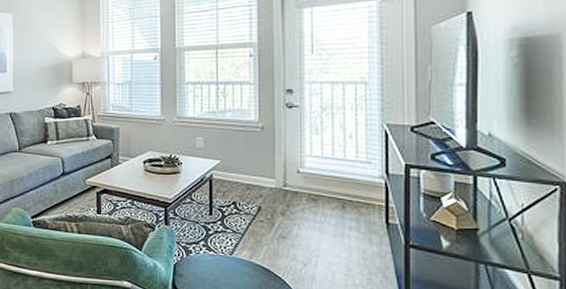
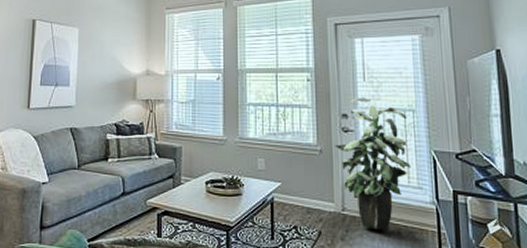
indoor plant: none [277,71,360,205] -> present [334,98,411,231]

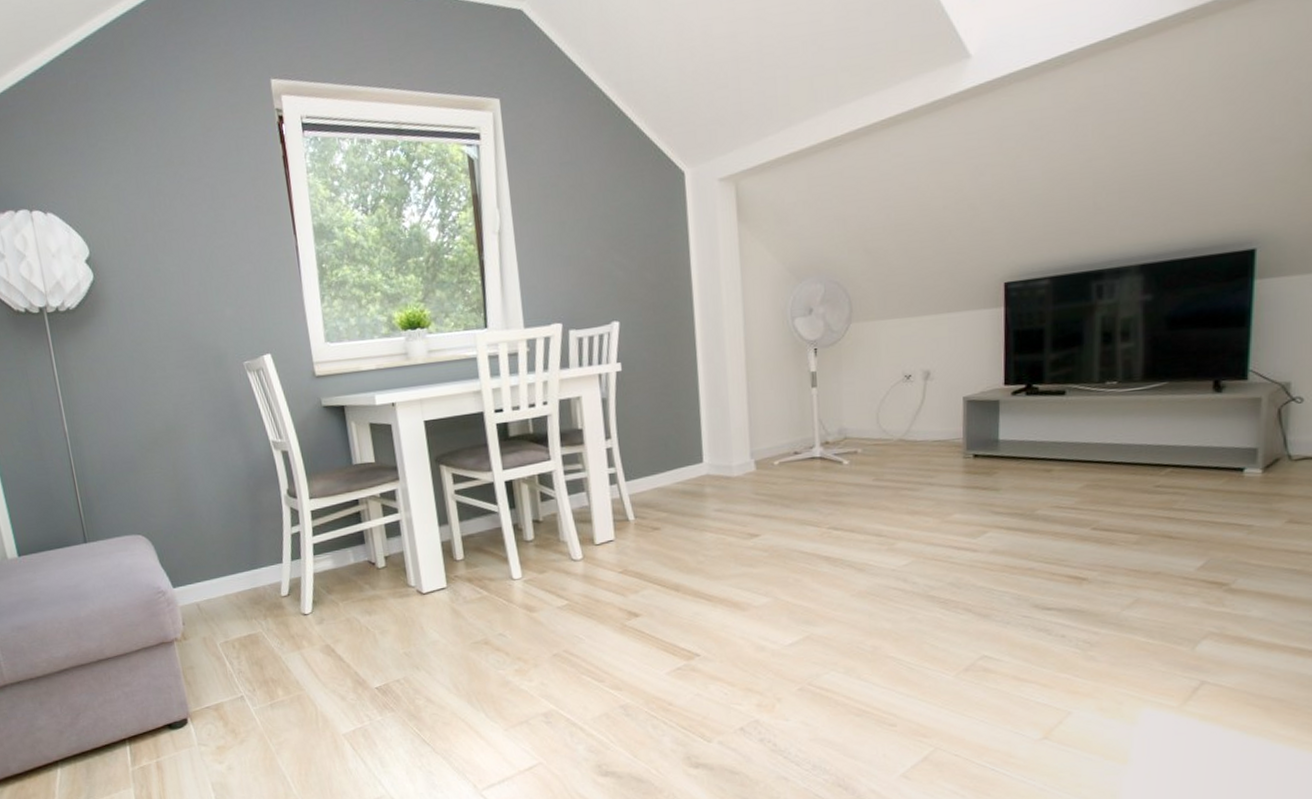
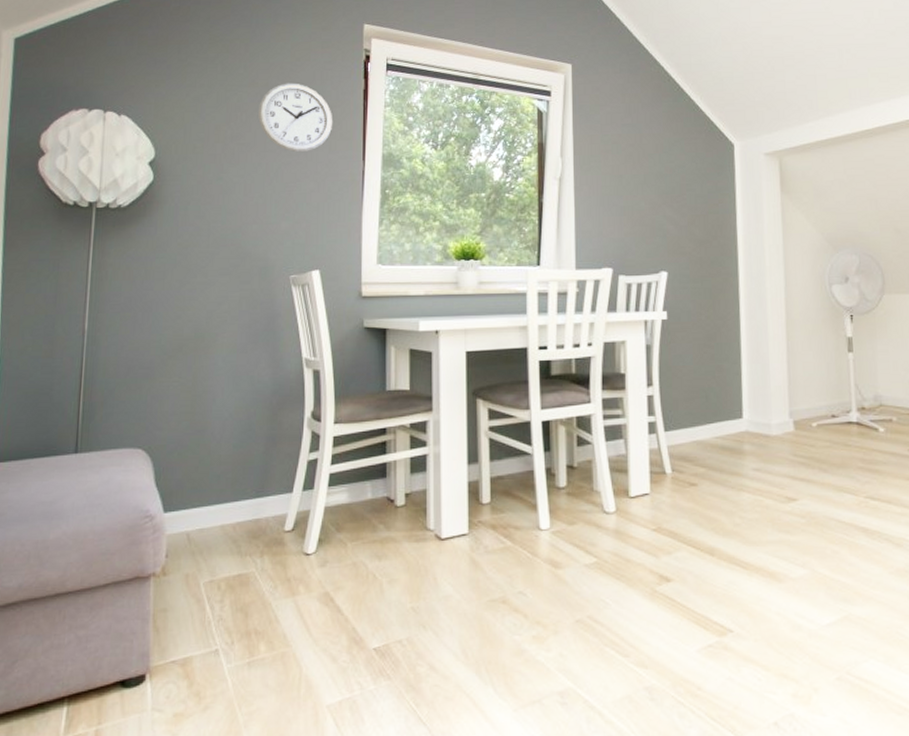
wall clock: none [179,157,258,234] -> present [258,83,333,152]

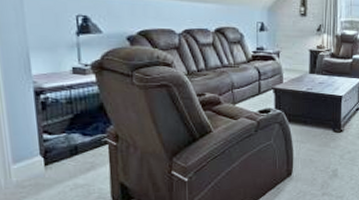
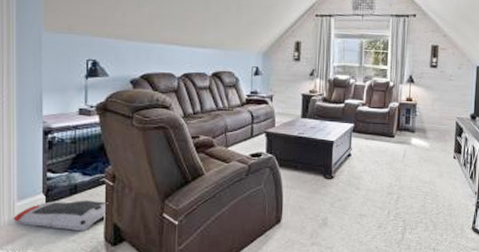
air purifier: none [10,160,113,191] -> present [13,200,108,231]

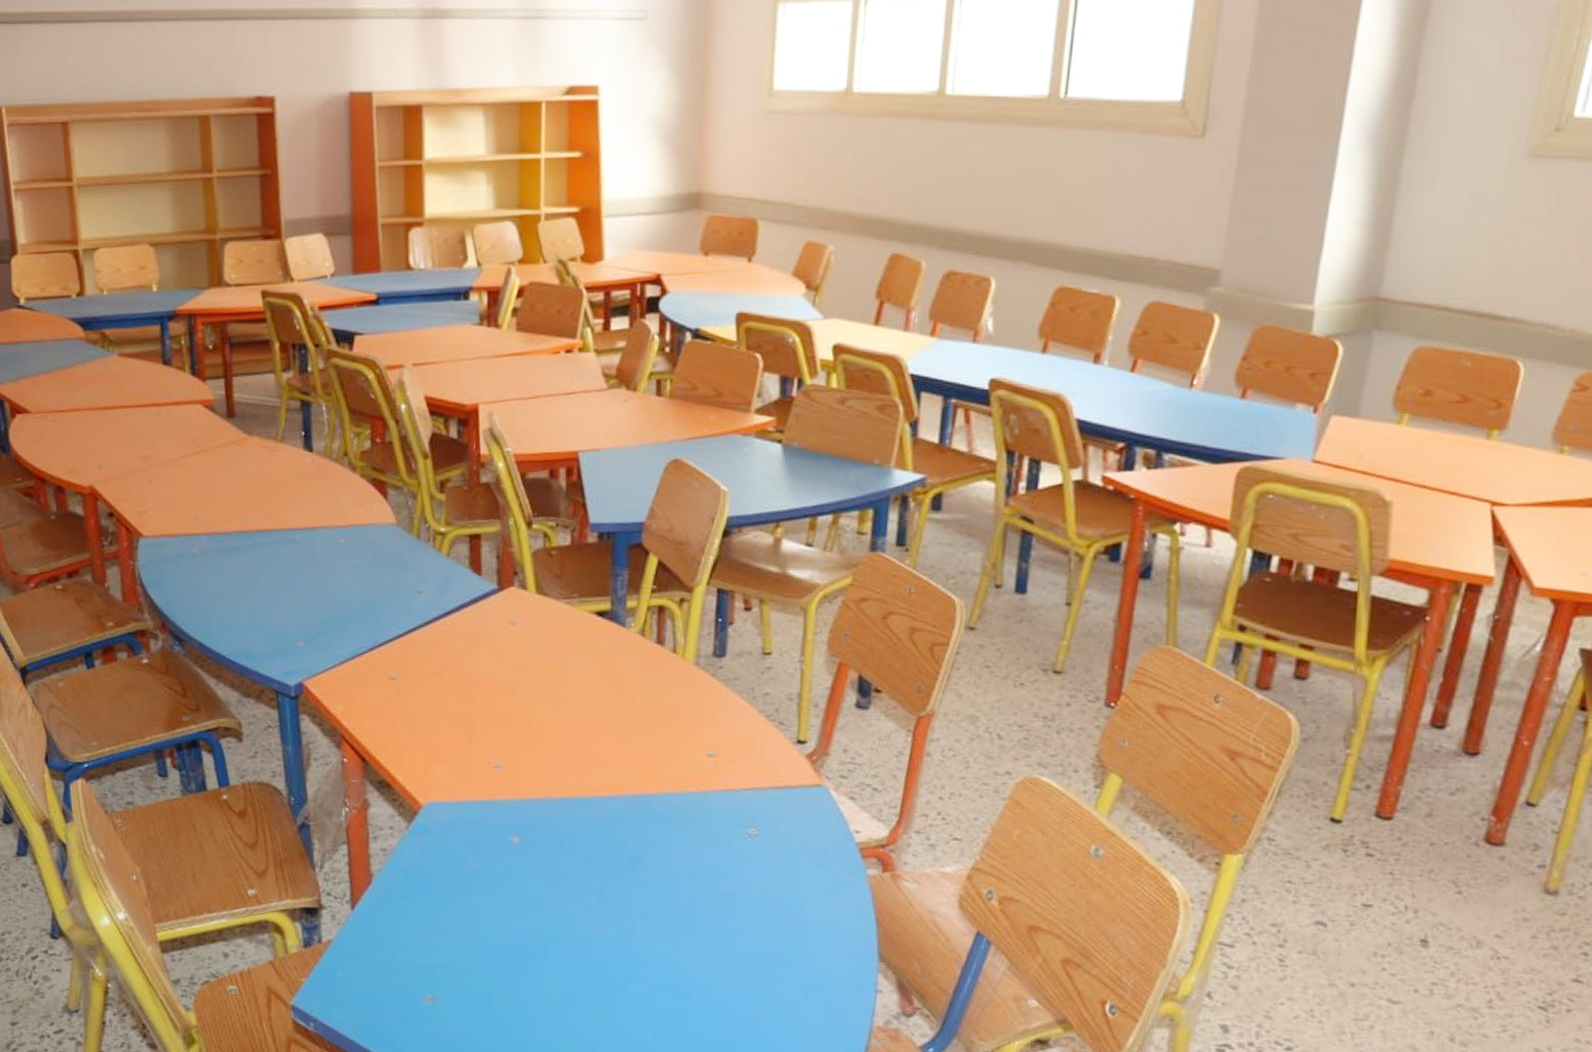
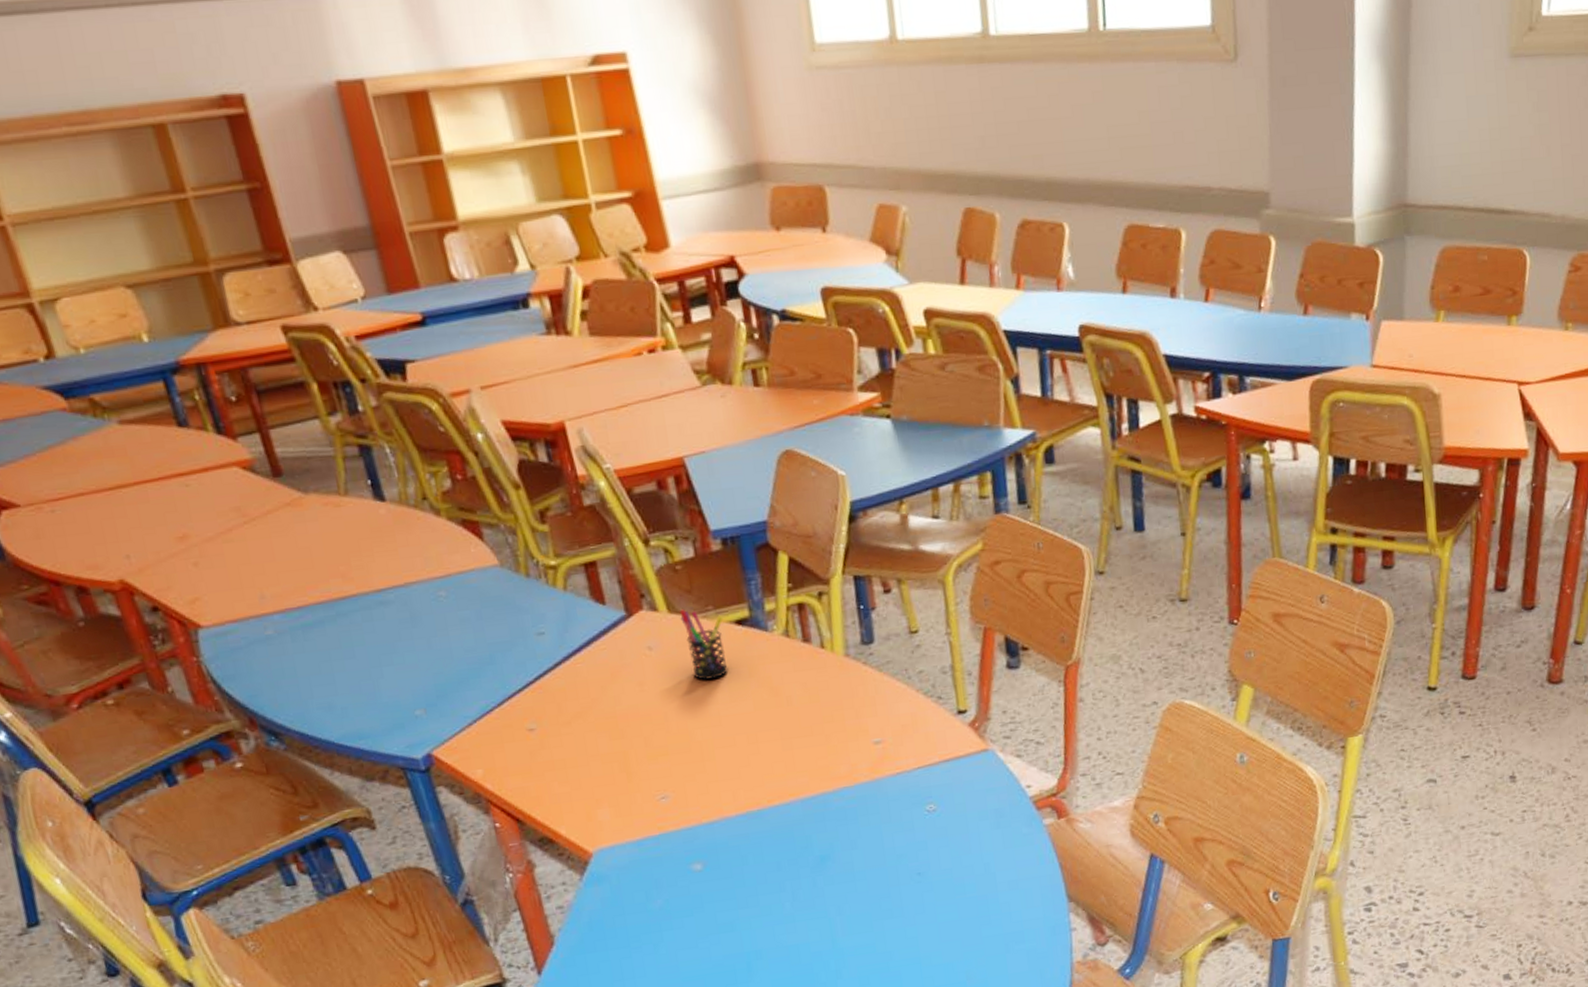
pen holder: none [546,592,586,663] -> present [679,609,728,680]

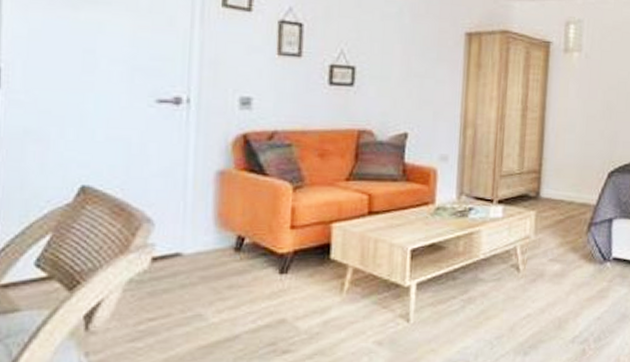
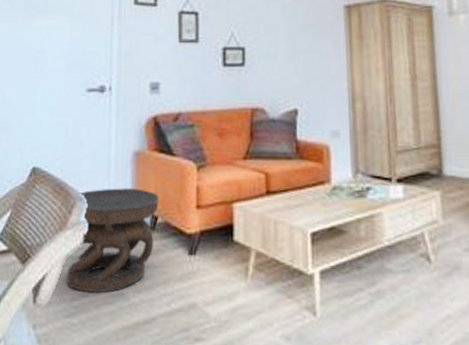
carved stool: none [130,209,247,316] -> present [67,188,159,294]

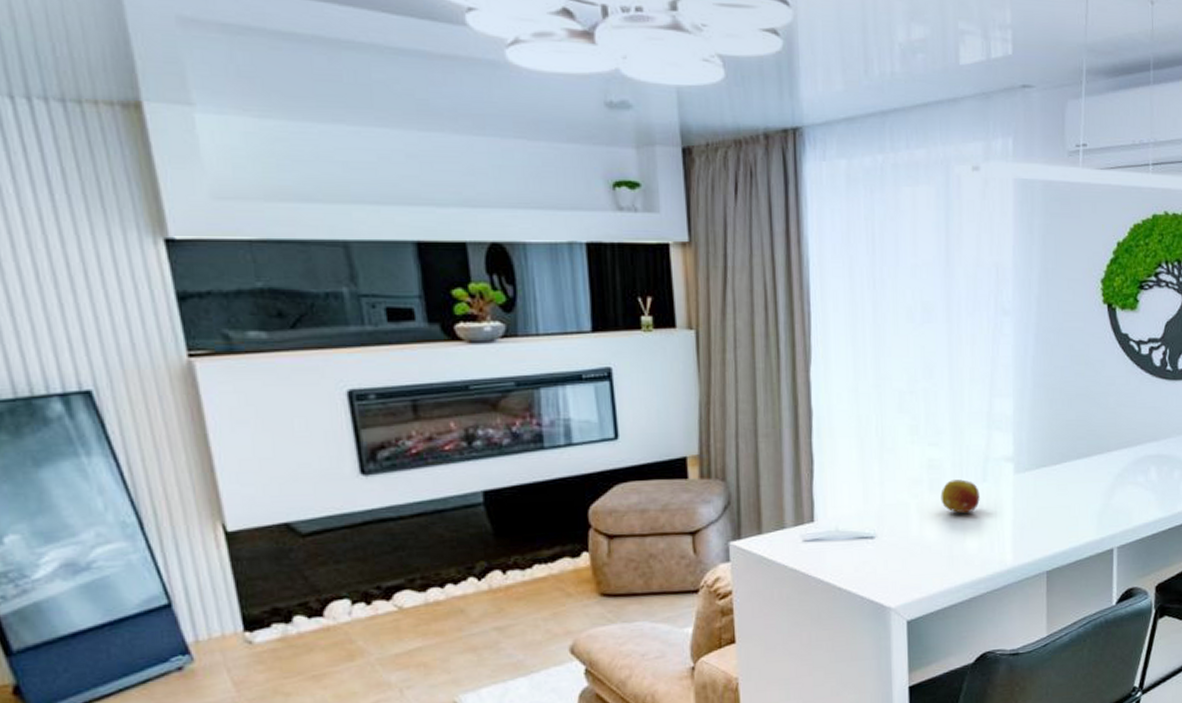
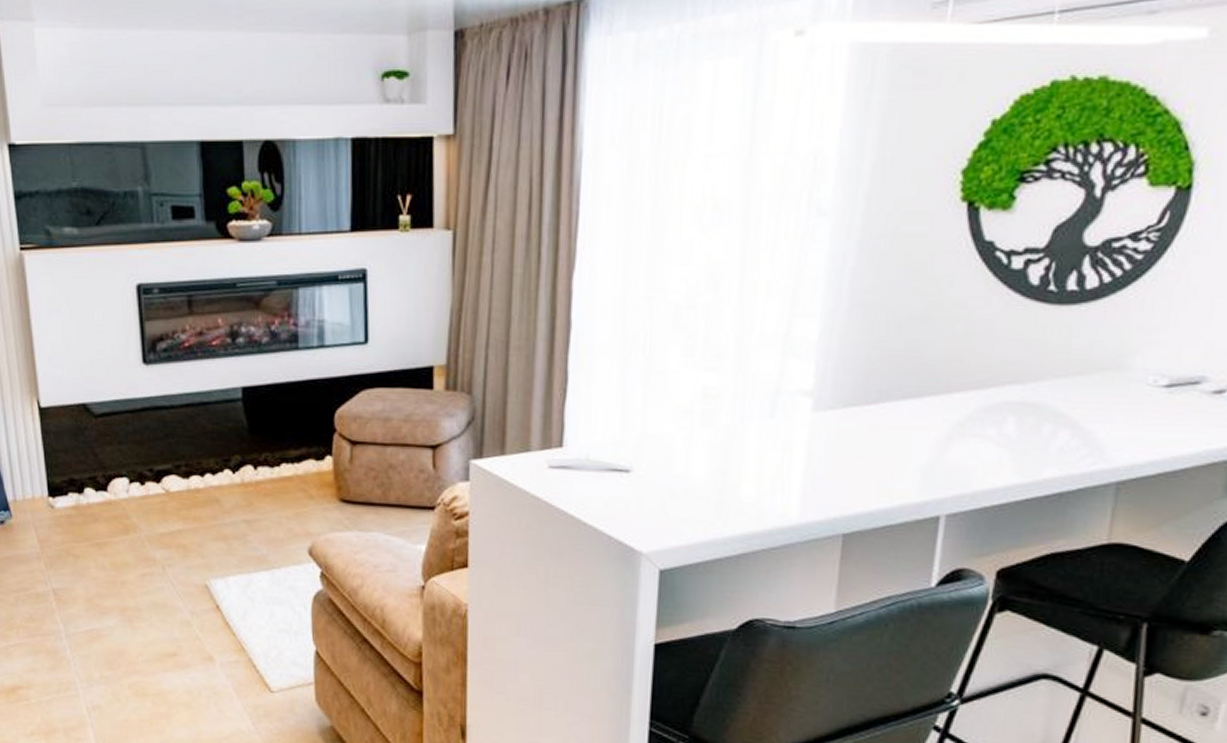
fruit: present [940,479,980,514] -> none [714,413,764,454]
^^^^^^^^
*What the task requires:*
In the copy, no pictures are to appear; write out exactly the lines from the one containing "pen holder: none" through the end of the listing above and no further lines.

*The answer:*
pen holder: none [546,592,586,663] -> present [679,609,728,680]

carved stool: none [130,209,247,316] -> present [67,188,159,294]

fruit: present [940,479,980,514] -> none [714,413,764,454]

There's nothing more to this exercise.